We can see that the modules series and minmax are leaves -- they have no module dependencies. The module funs, however, depends on minmax. When we execute import 'utils' at the top level, we want to achieve the following:

  1. sys.modules should contain the namespaces series, funs, minmax and utils.
  2. sys.modules.utils should have references to series, funs and minmax.
  3. sys.modules.funs should have a reference to sys.modules.minmax.
  4. # should have a reference to sys.modules.utils.

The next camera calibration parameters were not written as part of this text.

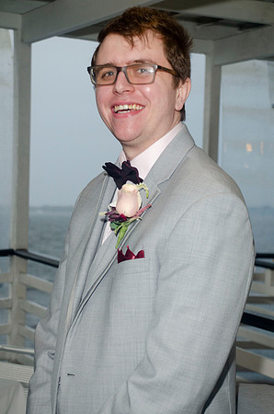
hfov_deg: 17.4
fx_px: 895
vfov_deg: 26.0
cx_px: 137
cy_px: 207
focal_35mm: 78
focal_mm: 52
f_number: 5.6
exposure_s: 1/60
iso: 400
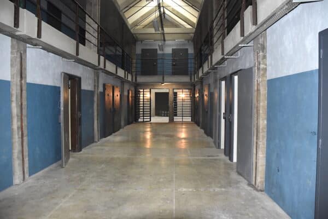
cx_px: 164
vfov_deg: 47.9
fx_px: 246
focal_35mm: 27
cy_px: 110
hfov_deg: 67.4
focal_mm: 18
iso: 2200
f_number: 3.5
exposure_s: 1/60
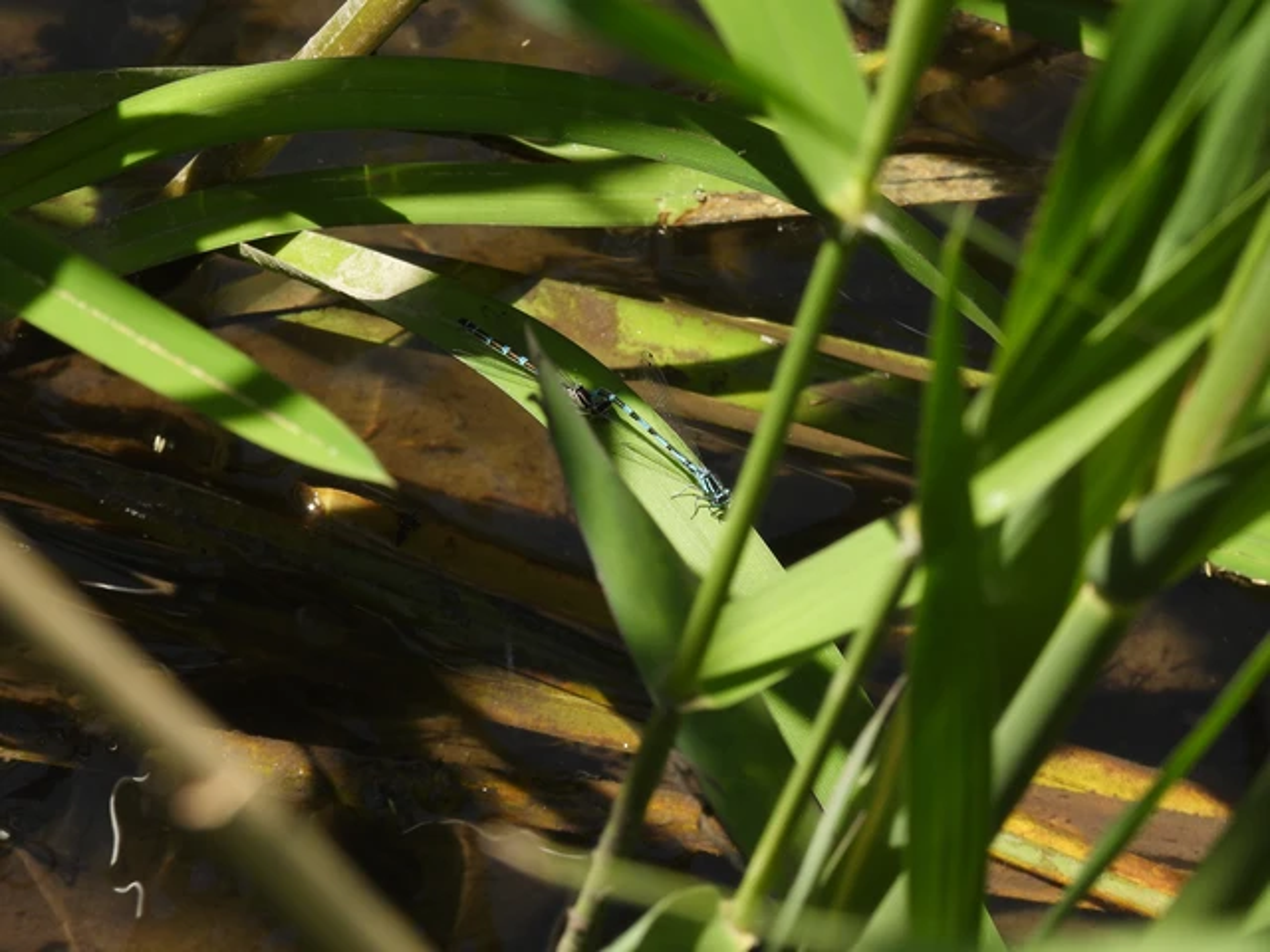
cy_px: 476
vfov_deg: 6.2
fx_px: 8805
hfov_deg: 8.2
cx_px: 635
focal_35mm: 240
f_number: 5.6
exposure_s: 1/250
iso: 100
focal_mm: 42.8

We should now be able to execute

      utils.series.fib 20
6765

Let's show how this works in practice:

Dyalog APL/S-64 Version 19.0.47997
Serial number: UNREGISTERED - not for commercial use
Fri Jan  5 15:15:58 2024
      ]cd work
/Users/stefan
      ]create # dyamod                       Load the modules & packages system
Linked: #  /Users/stefan/work/dyamod
      Run                                    Initialise system
      
      ]map sys                               Show the layout of the modules system before
#.sys
·   ~ owner path resolve
·   modules
      
      ]cd dyamod
/Users/stefan/work

      import 'utils'                         Import the test package
      ]map #                                 Show the system layout post-import
#                                                
·   ∇ Run cleanpath import module package resolve
·   sys                                          
·   ·   ~ owner path resolve                     
·   ·   modules                                  
·   ·   ·   funs                                 
·   ·   ·   ·   ∇ diff mm sum                    
·   ·   ·   ·   minmax  #.sys.modules.minmax    
·   ·   ·   minmax                               
·   ·   ·   ·   ∇ max min                        
·   ·   ·   series                               
·   ·   ·   ·   ∇ fib                            
·   ·   ·   utils                                
·   ·   ·   ·   funs  #.sys.modules.funs        
·   ·   ·   ·   minmax  #.sys.modules.minmax    
·   ·   ·   ·   series  #.sys.modules.series    
·   utils  #.sys.modules.utils 

      utils.series.fib 20                     Run 'fib' from 'utils/series' module
6765